*** Opening of Text for analysis ***

[improvement](scan) avoid too many scanners for file scan node (#25727)

In previous, when using file scan node(eq, querying hive table), the max number of scanner for each scan node will be the `doris_scanner_thread_pool_thread_num`(default is 48). And if the query parallelism is N, the total number of scanner would be 48 * N, which is too many. In this PR, I change the logic, the max number of scanner for each scan node will be the `doris_scanner_thread_pool_thread_num / query parallelism`. So that the total number of scanners will be up to `doris_scanner_thread_pool_thread_num`. Reduce the number of scanner can significantly reduce the memory usage of query.
2023-10-29 17:41:31 +08:00
parent 99b45e1938
commit e20cab64f4
35 changed files with 83 additions and 50 deletions
--- a/be/src/exec/exec_node.cpp
+++ b/be/src/exec/exec_node.cpp
@ -213,8 +213,6 @@ Status ExecNode::close(RuntimeState* state) {
                  << " already closed";
        return Status::OK();
    }
-    LOG(INFO) << "query= " << print_id(state->query_id())

*** Close of Text for analysis ***
*** Opening of Data extract ***

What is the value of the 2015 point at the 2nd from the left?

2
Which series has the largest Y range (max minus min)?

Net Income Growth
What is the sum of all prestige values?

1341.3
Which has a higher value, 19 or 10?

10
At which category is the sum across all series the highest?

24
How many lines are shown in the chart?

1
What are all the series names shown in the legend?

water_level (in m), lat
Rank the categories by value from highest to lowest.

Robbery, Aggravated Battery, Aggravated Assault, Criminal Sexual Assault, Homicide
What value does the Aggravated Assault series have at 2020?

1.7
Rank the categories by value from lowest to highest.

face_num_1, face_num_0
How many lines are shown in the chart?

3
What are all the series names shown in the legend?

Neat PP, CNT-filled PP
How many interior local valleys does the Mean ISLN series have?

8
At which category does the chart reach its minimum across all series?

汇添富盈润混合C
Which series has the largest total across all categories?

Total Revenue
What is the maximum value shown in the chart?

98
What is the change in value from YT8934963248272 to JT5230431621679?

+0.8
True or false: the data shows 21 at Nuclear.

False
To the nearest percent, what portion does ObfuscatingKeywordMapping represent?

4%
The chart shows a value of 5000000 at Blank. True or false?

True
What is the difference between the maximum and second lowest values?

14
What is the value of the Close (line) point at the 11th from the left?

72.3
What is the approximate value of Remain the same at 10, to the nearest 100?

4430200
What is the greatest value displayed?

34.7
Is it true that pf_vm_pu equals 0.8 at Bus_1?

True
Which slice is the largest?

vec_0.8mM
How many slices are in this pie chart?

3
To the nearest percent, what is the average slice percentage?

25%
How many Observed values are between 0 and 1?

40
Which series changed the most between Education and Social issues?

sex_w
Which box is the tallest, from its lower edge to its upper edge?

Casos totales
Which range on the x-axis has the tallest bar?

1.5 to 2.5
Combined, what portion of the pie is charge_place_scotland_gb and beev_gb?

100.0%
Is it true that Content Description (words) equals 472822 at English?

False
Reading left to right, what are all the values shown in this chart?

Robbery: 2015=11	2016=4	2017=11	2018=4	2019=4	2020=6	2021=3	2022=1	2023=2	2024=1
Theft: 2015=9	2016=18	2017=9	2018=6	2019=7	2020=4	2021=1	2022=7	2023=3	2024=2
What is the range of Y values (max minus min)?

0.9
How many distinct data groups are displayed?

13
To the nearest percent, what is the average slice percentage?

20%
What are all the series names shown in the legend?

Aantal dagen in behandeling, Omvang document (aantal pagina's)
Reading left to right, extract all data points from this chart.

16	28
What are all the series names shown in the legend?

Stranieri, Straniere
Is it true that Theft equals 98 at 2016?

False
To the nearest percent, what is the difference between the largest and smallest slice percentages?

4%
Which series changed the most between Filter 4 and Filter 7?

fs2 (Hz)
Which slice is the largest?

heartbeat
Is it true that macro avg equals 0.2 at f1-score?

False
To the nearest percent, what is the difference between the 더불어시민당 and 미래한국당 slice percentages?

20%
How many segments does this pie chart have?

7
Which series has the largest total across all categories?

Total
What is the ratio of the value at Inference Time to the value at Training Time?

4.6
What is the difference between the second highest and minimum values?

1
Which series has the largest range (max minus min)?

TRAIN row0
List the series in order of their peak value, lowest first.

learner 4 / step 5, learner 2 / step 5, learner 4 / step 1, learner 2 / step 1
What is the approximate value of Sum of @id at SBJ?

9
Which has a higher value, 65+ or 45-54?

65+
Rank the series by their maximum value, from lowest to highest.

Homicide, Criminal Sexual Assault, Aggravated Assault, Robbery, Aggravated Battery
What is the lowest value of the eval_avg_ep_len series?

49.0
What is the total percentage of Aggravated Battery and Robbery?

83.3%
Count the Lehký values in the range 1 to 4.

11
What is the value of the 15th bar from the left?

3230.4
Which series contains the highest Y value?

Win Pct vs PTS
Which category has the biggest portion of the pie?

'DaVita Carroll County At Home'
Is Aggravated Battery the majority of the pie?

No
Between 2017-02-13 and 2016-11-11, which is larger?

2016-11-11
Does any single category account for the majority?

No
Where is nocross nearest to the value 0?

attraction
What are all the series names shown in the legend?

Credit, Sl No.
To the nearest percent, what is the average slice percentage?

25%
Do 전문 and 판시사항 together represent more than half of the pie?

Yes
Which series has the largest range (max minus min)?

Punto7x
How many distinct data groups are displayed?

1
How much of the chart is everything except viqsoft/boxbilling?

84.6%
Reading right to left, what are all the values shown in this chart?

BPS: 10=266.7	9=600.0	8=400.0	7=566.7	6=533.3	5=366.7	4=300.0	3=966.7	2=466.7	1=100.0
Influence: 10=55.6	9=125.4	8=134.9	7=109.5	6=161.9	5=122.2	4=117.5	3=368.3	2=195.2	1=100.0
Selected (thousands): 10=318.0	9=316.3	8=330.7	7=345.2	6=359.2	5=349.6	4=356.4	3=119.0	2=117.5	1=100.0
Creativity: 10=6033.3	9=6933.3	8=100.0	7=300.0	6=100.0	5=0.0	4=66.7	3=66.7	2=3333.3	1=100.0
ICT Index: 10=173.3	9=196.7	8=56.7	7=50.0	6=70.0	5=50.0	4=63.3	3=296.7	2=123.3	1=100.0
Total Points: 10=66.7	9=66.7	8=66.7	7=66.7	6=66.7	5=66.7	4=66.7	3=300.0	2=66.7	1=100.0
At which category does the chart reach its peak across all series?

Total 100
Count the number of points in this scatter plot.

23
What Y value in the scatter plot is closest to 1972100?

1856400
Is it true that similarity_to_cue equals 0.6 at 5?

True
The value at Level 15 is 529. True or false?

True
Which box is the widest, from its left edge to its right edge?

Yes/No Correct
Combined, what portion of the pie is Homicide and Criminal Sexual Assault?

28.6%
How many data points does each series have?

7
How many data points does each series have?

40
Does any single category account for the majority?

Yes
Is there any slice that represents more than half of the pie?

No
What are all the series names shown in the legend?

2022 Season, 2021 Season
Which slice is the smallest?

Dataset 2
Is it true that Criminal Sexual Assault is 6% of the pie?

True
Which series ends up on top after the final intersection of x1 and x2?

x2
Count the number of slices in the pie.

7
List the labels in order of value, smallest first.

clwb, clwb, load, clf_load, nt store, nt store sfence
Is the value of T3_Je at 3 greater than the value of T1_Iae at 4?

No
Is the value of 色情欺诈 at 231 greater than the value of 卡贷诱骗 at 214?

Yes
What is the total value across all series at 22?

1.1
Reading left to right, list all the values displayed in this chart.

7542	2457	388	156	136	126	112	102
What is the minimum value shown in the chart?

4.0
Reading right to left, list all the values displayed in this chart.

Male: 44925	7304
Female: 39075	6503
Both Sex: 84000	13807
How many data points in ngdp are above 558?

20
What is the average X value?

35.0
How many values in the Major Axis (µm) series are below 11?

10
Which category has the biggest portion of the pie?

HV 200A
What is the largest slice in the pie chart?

*** Close of Data extract ***

→ Activity list
a - From the scanner-limit commit page, copy the passage starting at "In previous, when" and ending at "usage of query.".
b - List every commit or pull-request identifier shown on the scanner-limit commit page.
c - Pick up the scanner-limit commit page after its last shown line and continue it.
The records can be left aside; none of the work uses them.

→ Set of answers
a -
In previous, when using file scan node(eq, querying hive table), the max number of scanner for each scan node will be the `doris_scanner_thread_pool_thread_num`(default is 48). And if the query parallelism is N, the total number of scanner would be 48 * N, which is too many. In this PR, I change the logic, the max number of scanner for each scan node will be the `doris_scanner_thread_pool_thread_num / query parallelism`. So that the total number of scanners will be up to `doris_scanner_thread_pool_thread_num`. Reduce the number of scanner can significantly reduce the memory usage of query.

b - #25727, 99b45e1938, e20cab64f4

c -
-              << " fragment_instance_id=" << print_id(state->fragment_instance_id()) << " closed";
    _is_closed = true;

    Status result;
@ -228,6 +226,9 @@ Status ExecNode::close(RuntimeState* state) {
        _peak_memory_usage_counter->set(_mem_tracker->peak_consumption());
    }
    release_resource(state);
+    LOG(INFO) << "query= " << print_id(state->query_id())
+              << ", fragment_instance_id=" << print_id(state->fragment_instance_id())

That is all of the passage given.